◆ 任务要求
在这段介绍线性回归的文字中，线性模型为什么有着良好的可解释性？

◆ 文本摘录
ML线性回归_线性回归的ml方法介绍-CSDN博客

本文链接：https://blog.csdn.net/qq_43627705/article/details/121132772

线性回归

多参考周志华老师的西瓜书以及南瓜书。

1. 概述

给定由 $d$ 个属性描述的示例 $x = (x_1;x_2;...;x_d)$ ，其中 $x_i$ 是 $x$ 在第 $i$ 个属性上的取值，线性模型试图学得一个通过属性的线性组合来进行预测的函数，即
$\omega_1 x_1 + \omega_2 x_2 + ... + \omega_d x_d + b$
向量形式
$\omega^T x + b$
其中 $\omega = (\omega_1; \omega_2;...; \omega_d)$ . $w$ 和 $b$ 确定后，模型得以确定。 $\omega$ 直观表达了各属性在预测中的重要性，因此线性模型有着良好的可解释性。

2.线性回归

2.1 基本模型

给定数据集 $D = {(x_1,y_1), (x_2,y_2),...,(x_m,y_m)}$ , 其中 $x_i = (x_{i1}; x_{i2};...; x_{id})$ , $y_i \in R$ .

◆ 数据行

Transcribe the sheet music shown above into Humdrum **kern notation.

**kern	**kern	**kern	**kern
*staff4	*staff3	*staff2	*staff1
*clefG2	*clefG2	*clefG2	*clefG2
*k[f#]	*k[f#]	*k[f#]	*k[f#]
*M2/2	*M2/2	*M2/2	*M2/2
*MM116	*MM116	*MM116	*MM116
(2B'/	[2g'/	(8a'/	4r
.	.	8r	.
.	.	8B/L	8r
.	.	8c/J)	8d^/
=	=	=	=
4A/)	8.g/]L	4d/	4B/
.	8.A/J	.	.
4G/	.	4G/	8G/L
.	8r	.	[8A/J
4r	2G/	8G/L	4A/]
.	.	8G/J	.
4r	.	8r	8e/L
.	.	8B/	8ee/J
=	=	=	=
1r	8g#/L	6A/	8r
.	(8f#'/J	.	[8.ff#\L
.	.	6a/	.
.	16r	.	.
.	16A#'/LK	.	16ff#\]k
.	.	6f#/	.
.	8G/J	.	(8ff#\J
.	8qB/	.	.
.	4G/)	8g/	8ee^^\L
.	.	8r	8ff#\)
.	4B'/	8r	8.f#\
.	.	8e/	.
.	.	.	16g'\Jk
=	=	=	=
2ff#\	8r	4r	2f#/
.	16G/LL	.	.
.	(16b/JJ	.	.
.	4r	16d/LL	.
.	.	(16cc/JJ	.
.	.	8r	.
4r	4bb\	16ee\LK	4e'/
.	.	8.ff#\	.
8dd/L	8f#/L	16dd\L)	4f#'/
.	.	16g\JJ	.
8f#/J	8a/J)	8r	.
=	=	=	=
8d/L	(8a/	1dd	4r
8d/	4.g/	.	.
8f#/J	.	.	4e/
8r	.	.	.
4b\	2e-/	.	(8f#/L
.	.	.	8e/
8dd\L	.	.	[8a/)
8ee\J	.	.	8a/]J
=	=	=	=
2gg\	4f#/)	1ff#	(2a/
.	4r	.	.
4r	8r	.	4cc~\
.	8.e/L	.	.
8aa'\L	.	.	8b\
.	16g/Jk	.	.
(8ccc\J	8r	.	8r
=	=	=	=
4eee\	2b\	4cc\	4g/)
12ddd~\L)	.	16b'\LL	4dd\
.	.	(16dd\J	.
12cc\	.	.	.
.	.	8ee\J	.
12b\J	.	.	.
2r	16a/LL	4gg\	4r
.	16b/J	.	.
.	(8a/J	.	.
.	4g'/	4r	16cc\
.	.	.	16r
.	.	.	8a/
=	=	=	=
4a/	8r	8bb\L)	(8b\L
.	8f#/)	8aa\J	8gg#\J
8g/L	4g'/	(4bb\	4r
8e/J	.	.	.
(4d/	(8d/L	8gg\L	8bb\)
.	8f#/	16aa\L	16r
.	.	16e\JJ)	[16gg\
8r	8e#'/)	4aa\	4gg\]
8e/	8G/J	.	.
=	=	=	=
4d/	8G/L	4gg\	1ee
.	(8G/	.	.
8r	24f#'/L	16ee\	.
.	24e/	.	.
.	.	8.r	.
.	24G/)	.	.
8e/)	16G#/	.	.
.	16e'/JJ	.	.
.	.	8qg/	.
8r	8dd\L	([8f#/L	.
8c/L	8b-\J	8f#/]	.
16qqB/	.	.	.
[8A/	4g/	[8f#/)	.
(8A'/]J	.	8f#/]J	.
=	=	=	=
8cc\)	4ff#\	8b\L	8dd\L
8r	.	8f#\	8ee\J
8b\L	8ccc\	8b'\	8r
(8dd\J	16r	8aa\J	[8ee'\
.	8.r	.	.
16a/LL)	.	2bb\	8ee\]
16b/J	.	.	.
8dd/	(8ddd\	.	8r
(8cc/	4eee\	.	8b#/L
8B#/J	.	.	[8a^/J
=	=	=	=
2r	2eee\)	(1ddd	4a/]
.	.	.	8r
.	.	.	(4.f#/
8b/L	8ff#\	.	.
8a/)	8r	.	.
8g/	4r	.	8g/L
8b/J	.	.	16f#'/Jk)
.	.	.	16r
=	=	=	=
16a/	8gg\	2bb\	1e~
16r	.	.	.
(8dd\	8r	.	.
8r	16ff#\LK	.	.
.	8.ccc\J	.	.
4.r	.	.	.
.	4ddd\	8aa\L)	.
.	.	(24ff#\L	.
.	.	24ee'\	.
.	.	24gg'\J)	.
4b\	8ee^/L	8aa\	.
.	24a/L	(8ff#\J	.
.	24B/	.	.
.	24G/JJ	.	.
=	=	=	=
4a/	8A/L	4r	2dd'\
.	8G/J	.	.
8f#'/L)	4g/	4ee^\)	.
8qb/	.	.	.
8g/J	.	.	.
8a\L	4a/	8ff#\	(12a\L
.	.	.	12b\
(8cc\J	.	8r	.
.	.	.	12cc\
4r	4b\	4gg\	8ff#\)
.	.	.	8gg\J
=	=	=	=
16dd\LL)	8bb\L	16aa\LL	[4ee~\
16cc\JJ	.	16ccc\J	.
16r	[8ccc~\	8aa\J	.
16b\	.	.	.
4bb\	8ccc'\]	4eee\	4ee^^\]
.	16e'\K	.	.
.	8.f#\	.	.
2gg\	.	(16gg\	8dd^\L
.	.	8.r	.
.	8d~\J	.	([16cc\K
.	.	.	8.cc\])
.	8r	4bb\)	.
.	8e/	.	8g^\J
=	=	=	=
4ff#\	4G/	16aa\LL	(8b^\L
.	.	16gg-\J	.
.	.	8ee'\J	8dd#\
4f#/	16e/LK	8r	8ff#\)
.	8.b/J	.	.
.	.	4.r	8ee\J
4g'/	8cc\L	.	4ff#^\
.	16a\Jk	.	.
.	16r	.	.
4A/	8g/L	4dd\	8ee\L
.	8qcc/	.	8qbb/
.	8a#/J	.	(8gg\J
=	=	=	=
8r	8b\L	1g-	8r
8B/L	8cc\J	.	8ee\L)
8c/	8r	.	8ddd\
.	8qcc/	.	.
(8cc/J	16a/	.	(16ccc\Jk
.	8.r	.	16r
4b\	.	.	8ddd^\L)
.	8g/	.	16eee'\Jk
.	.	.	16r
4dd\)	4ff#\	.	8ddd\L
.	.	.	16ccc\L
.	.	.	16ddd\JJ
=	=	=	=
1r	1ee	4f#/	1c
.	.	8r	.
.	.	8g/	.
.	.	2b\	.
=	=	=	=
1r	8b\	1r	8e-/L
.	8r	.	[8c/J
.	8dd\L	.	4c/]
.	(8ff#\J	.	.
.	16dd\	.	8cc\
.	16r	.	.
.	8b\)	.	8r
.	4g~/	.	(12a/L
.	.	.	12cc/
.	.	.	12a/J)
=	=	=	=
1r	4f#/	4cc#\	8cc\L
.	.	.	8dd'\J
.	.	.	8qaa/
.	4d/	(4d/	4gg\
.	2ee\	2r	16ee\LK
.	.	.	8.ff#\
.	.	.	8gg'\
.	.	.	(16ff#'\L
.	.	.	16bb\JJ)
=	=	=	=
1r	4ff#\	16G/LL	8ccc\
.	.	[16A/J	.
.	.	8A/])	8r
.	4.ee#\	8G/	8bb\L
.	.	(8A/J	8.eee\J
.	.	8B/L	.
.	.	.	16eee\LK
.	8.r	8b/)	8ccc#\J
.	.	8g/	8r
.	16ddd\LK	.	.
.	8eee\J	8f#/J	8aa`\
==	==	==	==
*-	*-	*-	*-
* * *
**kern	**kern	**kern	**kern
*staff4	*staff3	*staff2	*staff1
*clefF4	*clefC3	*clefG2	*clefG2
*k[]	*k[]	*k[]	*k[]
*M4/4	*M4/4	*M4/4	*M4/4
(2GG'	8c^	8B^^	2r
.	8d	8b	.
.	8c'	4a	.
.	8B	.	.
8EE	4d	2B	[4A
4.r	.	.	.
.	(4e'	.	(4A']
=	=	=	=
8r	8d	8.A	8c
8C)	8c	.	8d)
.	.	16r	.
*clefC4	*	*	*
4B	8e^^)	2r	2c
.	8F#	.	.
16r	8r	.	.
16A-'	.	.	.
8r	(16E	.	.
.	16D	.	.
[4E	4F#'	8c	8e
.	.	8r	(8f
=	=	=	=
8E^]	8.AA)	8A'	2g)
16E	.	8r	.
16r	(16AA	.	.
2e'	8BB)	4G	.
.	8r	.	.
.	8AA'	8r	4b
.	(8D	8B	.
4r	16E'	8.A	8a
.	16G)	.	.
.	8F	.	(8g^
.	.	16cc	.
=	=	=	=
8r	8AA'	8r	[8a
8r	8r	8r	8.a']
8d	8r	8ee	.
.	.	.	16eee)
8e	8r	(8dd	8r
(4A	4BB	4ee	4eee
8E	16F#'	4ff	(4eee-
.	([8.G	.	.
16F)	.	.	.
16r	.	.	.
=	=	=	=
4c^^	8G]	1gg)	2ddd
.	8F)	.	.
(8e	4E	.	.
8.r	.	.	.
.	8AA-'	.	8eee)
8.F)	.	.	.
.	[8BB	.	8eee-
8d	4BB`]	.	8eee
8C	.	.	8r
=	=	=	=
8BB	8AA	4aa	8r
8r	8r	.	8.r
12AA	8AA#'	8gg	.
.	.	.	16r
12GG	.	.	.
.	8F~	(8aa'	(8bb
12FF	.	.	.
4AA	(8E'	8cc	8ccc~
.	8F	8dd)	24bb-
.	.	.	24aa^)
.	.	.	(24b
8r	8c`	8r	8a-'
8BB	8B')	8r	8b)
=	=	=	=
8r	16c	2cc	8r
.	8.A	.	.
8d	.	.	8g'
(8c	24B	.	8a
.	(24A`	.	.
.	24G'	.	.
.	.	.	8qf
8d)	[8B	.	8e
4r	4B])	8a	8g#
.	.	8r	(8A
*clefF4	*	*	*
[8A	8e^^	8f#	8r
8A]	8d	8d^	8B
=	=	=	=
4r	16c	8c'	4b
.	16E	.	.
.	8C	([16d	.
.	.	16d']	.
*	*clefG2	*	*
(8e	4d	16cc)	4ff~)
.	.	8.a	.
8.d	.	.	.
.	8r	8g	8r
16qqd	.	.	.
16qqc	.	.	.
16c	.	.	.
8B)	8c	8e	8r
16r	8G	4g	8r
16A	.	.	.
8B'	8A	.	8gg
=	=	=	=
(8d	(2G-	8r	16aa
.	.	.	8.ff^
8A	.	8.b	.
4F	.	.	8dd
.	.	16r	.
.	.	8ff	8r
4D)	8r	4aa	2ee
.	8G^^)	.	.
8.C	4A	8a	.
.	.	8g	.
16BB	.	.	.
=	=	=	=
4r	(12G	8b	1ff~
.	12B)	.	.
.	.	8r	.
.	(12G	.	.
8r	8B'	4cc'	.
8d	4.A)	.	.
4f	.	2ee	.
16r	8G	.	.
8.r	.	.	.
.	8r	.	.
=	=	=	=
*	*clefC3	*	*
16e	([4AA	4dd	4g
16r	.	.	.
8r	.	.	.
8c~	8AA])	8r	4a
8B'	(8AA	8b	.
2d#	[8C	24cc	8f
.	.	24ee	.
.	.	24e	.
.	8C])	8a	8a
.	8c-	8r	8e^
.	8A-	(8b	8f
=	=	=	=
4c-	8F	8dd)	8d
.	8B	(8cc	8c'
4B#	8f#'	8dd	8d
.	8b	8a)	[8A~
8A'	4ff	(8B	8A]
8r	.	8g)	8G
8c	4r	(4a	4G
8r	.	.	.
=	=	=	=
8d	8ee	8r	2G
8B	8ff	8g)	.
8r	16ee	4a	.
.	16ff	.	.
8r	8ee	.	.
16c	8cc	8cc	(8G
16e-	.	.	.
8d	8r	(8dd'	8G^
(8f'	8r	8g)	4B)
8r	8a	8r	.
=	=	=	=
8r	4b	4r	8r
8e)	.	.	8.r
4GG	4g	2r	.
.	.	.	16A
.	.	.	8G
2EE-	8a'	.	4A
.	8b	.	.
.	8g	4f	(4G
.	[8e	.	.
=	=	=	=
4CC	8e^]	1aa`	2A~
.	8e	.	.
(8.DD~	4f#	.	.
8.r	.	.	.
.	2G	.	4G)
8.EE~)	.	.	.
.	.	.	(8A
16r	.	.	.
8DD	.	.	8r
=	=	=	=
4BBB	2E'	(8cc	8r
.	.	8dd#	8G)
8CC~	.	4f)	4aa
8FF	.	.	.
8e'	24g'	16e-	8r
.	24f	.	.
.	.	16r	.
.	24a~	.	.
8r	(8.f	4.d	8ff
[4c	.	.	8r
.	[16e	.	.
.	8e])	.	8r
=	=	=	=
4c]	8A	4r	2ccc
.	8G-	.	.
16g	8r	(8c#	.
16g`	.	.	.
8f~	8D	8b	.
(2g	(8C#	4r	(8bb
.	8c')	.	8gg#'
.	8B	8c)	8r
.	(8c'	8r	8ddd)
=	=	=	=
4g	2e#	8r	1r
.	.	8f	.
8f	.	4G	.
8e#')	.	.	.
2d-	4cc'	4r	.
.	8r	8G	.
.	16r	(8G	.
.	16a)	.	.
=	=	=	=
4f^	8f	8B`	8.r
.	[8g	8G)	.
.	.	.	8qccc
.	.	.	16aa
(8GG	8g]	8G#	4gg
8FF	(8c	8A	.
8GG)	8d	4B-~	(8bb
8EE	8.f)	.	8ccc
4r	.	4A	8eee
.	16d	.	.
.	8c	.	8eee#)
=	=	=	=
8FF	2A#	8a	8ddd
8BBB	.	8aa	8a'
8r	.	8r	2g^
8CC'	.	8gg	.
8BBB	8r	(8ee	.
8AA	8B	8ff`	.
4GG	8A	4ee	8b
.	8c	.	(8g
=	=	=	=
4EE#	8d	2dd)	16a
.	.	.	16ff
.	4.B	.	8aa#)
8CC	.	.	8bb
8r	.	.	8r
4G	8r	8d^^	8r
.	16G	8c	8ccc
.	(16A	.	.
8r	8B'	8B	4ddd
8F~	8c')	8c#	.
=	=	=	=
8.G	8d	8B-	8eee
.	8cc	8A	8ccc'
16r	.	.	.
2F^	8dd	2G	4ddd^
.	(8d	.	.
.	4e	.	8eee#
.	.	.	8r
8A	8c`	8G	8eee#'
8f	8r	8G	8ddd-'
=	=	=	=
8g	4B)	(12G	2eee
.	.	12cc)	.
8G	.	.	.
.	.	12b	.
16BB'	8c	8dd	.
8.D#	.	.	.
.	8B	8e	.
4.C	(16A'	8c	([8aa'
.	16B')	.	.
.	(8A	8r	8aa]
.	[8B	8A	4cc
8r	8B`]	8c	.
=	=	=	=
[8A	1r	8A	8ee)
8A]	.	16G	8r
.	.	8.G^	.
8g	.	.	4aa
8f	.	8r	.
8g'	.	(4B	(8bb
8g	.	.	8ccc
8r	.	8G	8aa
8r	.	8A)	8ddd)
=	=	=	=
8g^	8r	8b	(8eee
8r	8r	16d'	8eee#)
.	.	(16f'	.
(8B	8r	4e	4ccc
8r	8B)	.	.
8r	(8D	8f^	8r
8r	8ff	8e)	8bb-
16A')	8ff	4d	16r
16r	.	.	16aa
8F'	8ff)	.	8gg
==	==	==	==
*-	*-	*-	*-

◆ 参考答案
因为 ω 直观表达了各属性在预测中的重要性。